## Stored data entries
================================
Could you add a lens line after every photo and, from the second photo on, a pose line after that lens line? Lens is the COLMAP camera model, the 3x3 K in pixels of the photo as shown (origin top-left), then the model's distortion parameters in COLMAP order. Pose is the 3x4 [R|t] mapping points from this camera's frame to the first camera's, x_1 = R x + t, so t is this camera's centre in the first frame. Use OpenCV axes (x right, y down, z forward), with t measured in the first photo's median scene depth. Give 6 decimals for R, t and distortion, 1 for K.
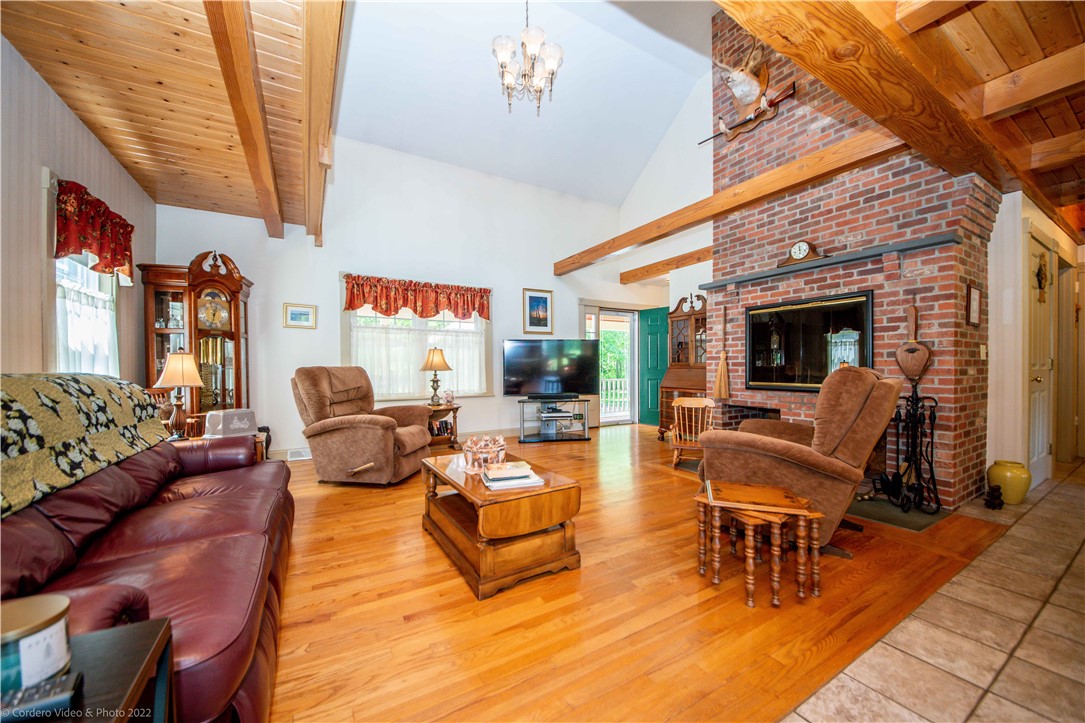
lens RADIAL K [[402.8, 0, 542.9], [0, 402.8, 373.6], [0, 0, 1]] dist [-0.007115, -0.004440]
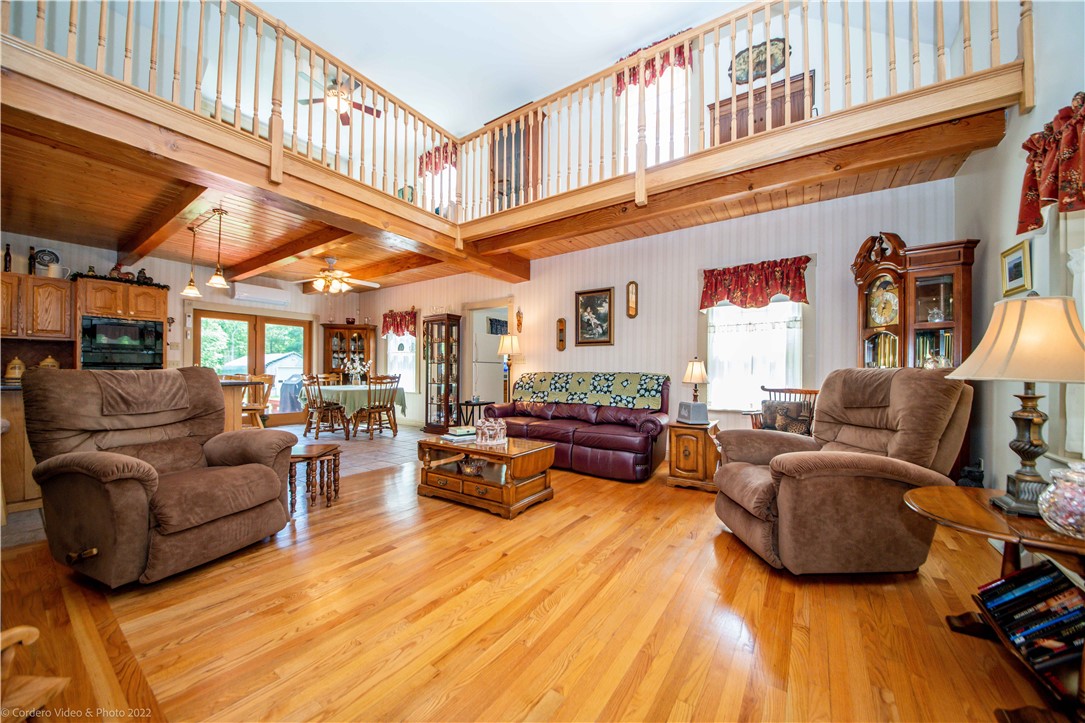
lens RADIAL K [[387.3, 0, 541.2], [0, 387.3, 372.2], [0, 0, 1]] dist [-0.004104, -0.006439]
pose [[-0.903359, -0.002011, -0.428880, 0.160477], [-0.010320, 0.999801, 0.017049, -0.017424], [0.428760, 0.019827, -0.903201, 1.349987]]
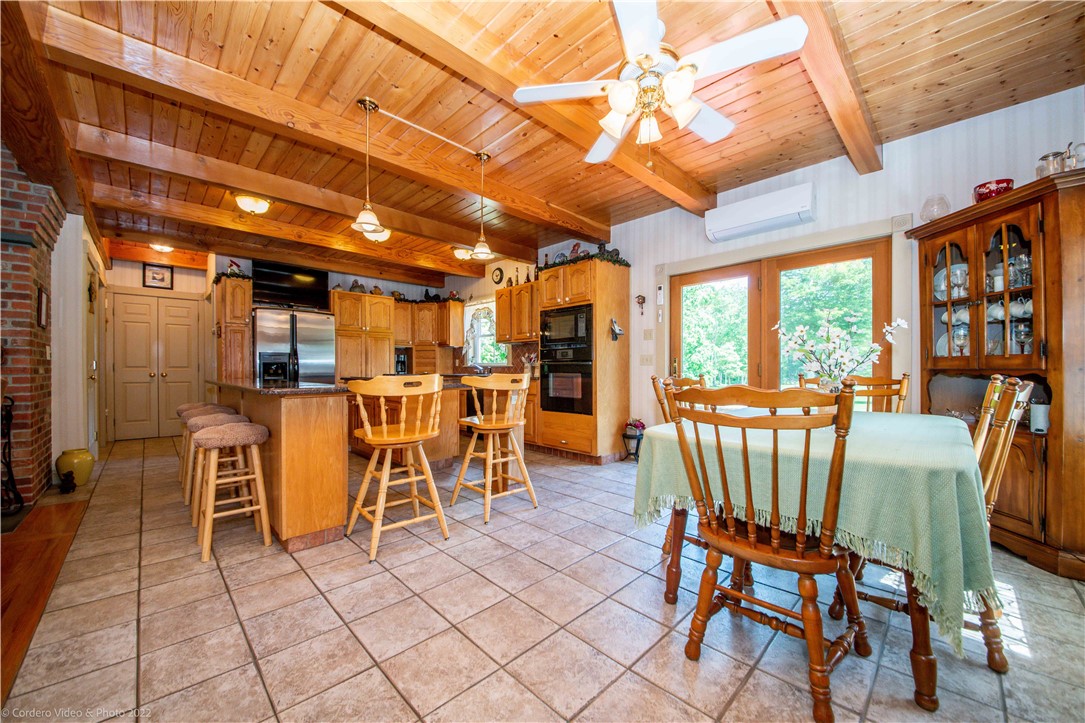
lens RADIAL K [[402.8, 0, 544.6], [0, 402.8, 371.0], [0, 0, 1]] dist [-0.007115, -0.004440]
pose [[-0.247858, 0.001950, 0.968795, -0.195248], [0.018576, 0.999824, 0.002740, 0.013449], [-0.968618, 0.018675, -0.247850, -0.026570]]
================================
## YOUR GOAL
Copy out every row above word for word, leaving out the pictures.

## REPLY
Could you add a lens line after every photo and, from the second photo on, a pose line after that lens line? Lens is the COLMAP camera model, the 3x3 K in pixels of the photo as shown (origin top-left), then the model's distortion parameters in COLMAP order. Pose is the 3x4 [R|t] mapping points from this camera's frame to the first camera's, x_1 = R x + t, so t is this camera's centre in the first frame. Use OpenCV axes (x right, y down, z forward), with t measured in the first photo's median scene depth. Give 6 decimals for R, t and distortion, 1 for K.
lens RADIAL K [[402.8, 0, 542.9], [0, 402.8, 373.6], [0, 0, 1]] dist [-0.007115, -0.004440]
lens RADIAL K [[387.3, 0, 541.2], [0, 387.3, 372.2], [0, 0, 1]] dist [-0.004104, -0.006439]
pose [[-0.903359, -0.002011, -0.428880, 0.160477], [-0.010320, 0.999801, 0.017049, -0.017424], [0.428760, 0.019827, -0.903201, 1.349987]]
lens RADIAL K [[402.8, 0, 544.6], [0, 402.8, 371.0], [0, 0, 1]] dist [-0.007115, -0.004440]
pose [[-0.247858, 0.001950, 0.968795, -0.195248], [0.018576, 0.999824, 0.002740, 0.013449], [-0.968618, 0.018675, -0.247850, -0.026570]]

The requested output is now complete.